Copy out the text of every row below, line by line, without changing a single character.

DATA RECORDS>
+===+
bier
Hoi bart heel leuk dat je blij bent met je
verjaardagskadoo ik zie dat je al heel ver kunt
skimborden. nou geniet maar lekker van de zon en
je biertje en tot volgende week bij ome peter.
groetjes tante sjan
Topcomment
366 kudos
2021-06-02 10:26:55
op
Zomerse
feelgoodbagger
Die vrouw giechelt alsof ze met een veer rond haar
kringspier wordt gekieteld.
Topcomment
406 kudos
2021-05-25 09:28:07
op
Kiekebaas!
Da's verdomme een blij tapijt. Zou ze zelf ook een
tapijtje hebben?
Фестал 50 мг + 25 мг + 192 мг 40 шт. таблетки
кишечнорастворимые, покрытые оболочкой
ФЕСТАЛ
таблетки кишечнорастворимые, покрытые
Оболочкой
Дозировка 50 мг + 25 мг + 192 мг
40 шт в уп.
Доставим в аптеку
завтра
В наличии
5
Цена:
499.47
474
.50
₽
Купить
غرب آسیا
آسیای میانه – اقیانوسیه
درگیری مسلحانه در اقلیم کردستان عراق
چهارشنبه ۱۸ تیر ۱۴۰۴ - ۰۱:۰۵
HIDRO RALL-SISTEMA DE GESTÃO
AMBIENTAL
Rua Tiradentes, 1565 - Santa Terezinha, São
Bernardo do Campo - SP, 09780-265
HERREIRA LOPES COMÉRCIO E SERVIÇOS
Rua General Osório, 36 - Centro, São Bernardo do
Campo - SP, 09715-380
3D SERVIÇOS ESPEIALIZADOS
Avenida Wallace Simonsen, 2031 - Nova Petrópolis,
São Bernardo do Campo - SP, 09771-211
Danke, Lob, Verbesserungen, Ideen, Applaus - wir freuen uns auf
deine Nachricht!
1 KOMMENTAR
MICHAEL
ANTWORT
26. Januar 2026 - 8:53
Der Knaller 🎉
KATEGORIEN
+===+
RESULT FOR THIS EXERCISE>
bier
Hoi bart heel leuk dat je blij bent met je
verjaardagskadoo ik zie dat je al heel ver kunt
skimborden. nou geniet maar lekker van de zon en
je biertje en tot volgende week bij ome peter.
groetjes tante sjan
Topcomment
366 kudos
2021-06-02 10:26:55
op
Zomerse
feelgoodbagger
Die vrouw giechelt alsof ze met een veer rond haar
kringspier wordt gekieteld.
Topcomment
406 kudos
2021-05-25 09:28:07
op
Kiekebaas!
Da's verdomme een blij tapijt. Zou ze zelf ook een
tapijtje hebben?
Фестал 50 мг + 25 мг + 192 мг 40 шт. таблетки
кишечнорастворимые, покрытые оболочкой
ФЕСТАЛ
таблетки кишечнорастворимые, покрытые
Оболочкой
Дозировка 50 мг + 25 мг + 192 мг
40 шт в уп.
Доставим в аптеку
завтра
В наличии
5
Цена:
499.47
474
.50
₽
Купить
غرب آسیا
آسیای میانه – اقیانوسیه
درگیری مسلحانه در اقلیم کردستان عراق
چهارشنبه ۱۸ تیر ۱۴۰۴ - ۰۱:۰۵
HIDRO RALL-SISTEMA DE GESTÃO
AMBIENTAL
Rua Tiradentes, 1565 - Santa Terezinha, São
Bernardo do Campo - SP, 09780-265
HERREIRA LOPES COMÉRCIO E SERVIÇOS
Rua General Osório, 36 - Centro, São Bernardo do
Campo - SP, 09715-380
3D SERVIÇOS ESPEIALIZADOS
Avenida Wallace Simonsen, 2031 - Nova Petrópolis,
São Bernardo do Campo - SP, 09771-211
Danke, Lob, Verbesserungen, Ideen, Applaus - wir freuen uns auf
deine Nachricht!
1 KOMMENTAR
MICHAEL
ANTWORT
26. Januar 2026 - 8:53
Der Knaller 🎉
KATEGORIEN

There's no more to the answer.